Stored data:
□ □ □ □ □

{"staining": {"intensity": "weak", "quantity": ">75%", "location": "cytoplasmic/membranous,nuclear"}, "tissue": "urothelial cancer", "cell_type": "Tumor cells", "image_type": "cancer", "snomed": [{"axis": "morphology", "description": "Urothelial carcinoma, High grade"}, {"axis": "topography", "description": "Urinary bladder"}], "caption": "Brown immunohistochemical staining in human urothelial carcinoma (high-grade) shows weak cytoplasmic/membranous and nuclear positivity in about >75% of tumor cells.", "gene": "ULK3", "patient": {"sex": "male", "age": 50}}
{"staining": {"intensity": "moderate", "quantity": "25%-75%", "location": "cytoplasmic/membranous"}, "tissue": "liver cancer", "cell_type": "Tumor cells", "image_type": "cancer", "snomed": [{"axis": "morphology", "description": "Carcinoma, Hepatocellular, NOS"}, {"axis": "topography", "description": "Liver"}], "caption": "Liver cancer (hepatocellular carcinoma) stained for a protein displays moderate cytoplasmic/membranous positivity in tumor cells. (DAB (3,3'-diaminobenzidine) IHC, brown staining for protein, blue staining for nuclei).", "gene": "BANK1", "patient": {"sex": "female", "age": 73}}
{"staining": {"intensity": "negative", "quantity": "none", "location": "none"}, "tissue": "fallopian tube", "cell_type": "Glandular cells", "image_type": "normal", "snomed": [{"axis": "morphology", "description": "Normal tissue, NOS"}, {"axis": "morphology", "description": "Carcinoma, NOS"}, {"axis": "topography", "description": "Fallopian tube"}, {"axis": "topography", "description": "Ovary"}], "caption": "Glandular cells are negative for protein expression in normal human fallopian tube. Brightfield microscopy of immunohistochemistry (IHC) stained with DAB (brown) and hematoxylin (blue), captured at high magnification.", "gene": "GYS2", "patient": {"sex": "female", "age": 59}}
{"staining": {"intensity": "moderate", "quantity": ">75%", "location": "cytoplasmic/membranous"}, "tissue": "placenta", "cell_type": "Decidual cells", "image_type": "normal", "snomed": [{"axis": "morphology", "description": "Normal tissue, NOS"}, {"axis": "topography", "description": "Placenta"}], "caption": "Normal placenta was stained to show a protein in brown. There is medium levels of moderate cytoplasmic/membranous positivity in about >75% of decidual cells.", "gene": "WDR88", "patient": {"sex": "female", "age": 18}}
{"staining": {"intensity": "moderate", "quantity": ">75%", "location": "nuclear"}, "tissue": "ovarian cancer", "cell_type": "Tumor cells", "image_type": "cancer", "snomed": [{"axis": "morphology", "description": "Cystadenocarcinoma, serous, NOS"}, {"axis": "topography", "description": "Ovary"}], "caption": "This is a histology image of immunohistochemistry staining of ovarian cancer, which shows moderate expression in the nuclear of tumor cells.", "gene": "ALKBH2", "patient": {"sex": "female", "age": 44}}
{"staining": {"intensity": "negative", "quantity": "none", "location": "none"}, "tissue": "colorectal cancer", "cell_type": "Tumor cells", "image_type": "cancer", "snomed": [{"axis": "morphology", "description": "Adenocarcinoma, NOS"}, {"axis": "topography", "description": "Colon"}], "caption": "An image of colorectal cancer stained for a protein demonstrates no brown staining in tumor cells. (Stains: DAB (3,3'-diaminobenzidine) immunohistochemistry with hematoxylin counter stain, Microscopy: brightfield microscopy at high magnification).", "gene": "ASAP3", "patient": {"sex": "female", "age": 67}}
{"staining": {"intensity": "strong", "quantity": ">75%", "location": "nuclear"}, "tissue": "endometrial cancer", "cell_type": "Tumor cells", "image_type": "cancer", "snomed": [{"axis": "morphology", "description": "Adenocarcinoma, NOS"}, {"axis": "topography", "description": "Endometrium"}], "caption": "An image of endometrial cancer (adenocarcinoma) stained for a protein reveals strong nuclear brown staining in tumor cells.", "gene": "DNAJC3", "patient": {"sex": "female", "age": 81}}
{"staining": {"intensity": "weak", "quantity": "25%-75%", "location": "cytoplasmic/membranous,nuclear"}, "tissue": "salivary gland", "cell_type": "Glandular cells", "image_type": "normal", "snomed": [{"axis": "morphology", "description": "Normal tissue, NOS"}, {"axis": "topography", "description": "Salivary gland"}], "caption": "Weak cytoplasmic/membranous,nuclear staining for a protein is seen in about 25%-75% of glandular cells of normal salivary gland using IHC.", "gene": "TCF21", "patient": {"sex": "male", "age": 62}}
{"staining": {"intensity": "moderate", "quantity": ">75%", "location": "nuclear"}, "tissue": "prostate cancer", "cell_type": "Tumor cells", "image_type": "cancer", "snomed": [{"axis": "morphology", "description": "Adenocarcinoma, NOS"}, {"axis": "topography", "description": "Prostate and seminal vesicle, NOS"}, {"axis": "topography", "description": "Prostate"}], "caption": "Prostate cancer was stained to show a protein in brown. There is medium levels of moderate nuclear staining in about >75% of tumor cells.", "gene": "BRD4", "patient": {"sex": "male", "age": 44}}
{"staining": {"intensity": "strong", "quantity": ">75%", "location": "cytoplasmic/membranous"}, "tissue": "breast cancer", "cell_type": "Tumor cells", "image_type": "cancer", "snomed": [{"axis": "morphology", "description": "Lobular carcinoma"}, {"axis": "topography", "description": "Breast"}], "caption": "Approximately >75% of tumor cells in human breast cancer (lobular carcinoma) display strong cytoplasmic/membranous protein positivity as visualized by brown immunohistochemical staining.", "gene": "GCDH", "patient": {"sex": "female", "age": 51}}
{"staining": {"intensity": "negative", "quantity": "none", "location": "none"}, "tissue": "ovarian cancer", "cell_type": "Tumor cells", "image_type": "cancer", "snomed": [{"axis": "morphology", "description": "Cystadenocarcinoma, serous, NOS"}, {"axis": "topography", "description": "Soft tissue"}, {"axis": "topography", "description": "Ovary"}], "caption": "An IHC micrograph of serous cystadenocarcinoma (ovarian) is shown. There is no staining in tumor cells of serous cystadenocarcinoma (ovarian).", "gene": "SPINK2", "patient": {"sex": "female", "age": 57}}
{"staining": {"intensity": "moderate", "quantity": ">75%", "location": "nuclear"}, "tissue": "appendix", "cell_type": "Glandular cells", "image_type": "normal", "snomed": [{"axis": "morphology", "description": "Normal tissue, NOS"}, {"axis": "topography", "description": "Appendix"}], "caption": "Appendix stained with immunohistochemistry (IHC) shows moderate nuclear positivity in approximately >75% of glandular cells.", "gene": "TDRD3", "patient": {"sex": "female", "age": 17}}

□ □ □ □ □

* What to produce:
Where a line above contains the word "Cystadenocarcinoma", show that line.

* Final answer:
{"staining": {"intensity": "moderate", "quantity": ">75%", "location": "nuclear"}, "tissue": "ovarian cancer", "cell_type": "Tumor cells", "image_type": "cancer", "snomed": [{"axis": "morphology", "description": "Cystadenocarcinoma, serous, NOS"}, {"axis": "topography", "description": "Ovary"}], "caption": "This is a histology image of immunohistochemistry staining of ovarian cancer, which shows moderate expression in the nuclear of tumor cells.", "gene": "ALKBH2", "patient": {"sex": "female", "age": 44}}
{"staining": {"intensity": "negative", "quantity": "none", "location": "none"}, "tissue": "ovarian cancer", "cell_type": "Tumor cells", "image_type": "cancer", "snomed": [{"axis": "morphology", "description": "Cystadenocarcinoma, serous, NOS"}, {"axis": "topography", "description": "Soft tissue"}, {"axis": "topography", "description": "Ovary"}], "caption": "An IHC micrograph of serous cystadenocarcinoma (ovarian) is shown. There is no staining in tumor cells of serous cystadenocarcinoma (ovarian).", "gene": "SPINK2", "patient": {"sex": "female", "age": 57}}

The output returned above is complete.